Пусть φ = π/19, тогда f(φ) = cos(φ) + cos(3φ) + cos(5φ) + ... + cos(17φ) = 1/2

Домножим обе части на 2sin(φ) и применим известную формулу:

2cos(α)•sin(β) = sin(α + β) - sin(α - β)

f(φ)•2sin(φ) = 2cos(φ)•sin(φ) + 2cos(3φ)•sin(φ) + 2cos(5φ)•sin(φ) + ... + 2cos(15φ)•sin(φ) + 2cos(17φ)•sin(φ) = sin(2φ) + sin(4φ) - sin(2φ) + sin(6φ) - sin(4φ) + ... + sin(16φ) - sin(14φ) + sin(18φ) - sin(16φ) =  sin(18φ)

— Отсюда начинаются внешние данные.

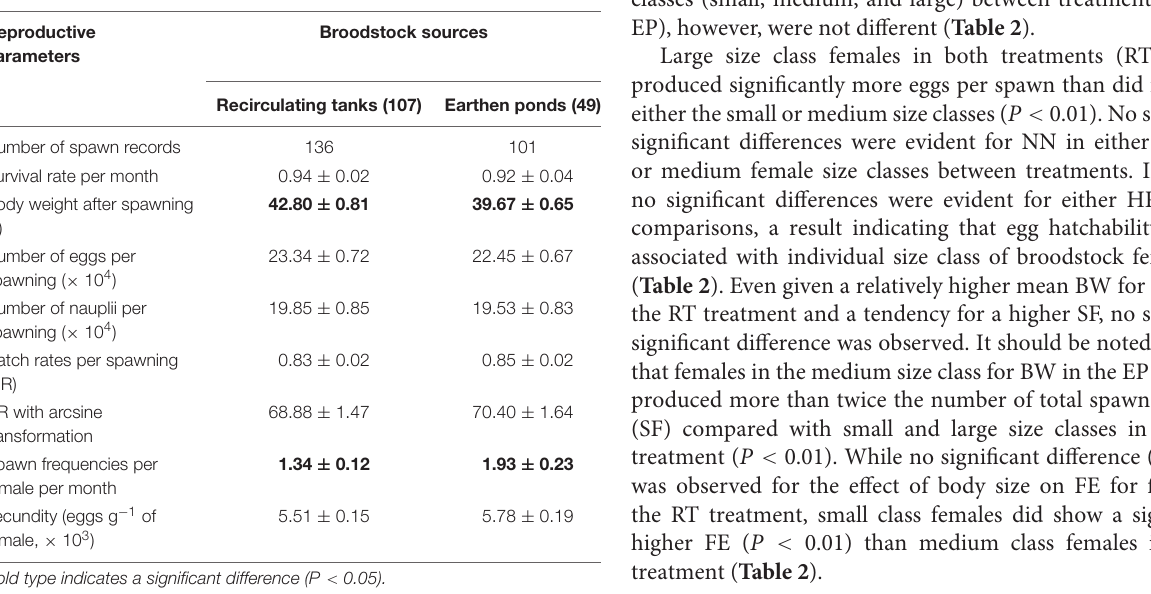
TABLE 1 | Comparison of reproductive performance ( ± 1 SE) of L. vannamei broodstock reared in two different treatments: earthen ponds (EP) vs recirculating tanks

f(φ)•2sin(φ) = sin(18φ)  ;  sin(18φ) = sin(18π/19) = sin(π - (π/19)) = sin(π/19)

f(φ)•2sin(φ) = sin(φ)  ⇒  f(φ) = 1/2, ч.т.д.

Б) cos(6π/7) + cos(4π/7) + sin(11π/14) = - 1/2

sin(11π/14) = sin((π/2) + (2π/7)) = cos(2π/7) ⇒ cos(2π/7) + cos(4π/7) + cos(6π/7) = - 1/2

Пусть φ = π/7, тогда f(φ) = cos(2φ) + cos(4φ) + cos(6φ) = - 1/2

Таким ж образом, домножим обе части на 2sin(φ) и применим ту ж формулу:

f(φ)•2sin(φ) = 2cos(2φ)•sin(φ) + 2cos(4φ)•sin(φ) + 2cos(6φ)•sin(φ) = sin(3φ) - sin(φ) + sin(5φ) - sin(3φ) + sin(7φ) - sin(5φ) = sin(7φ) - sin(φ) = sin(7π/7) - sin(φ) = - sin(φ)

f(φ)•2sin(φ) = - sin(φ)  ⇒ f(φ) = - 1/2 , ч.т.д.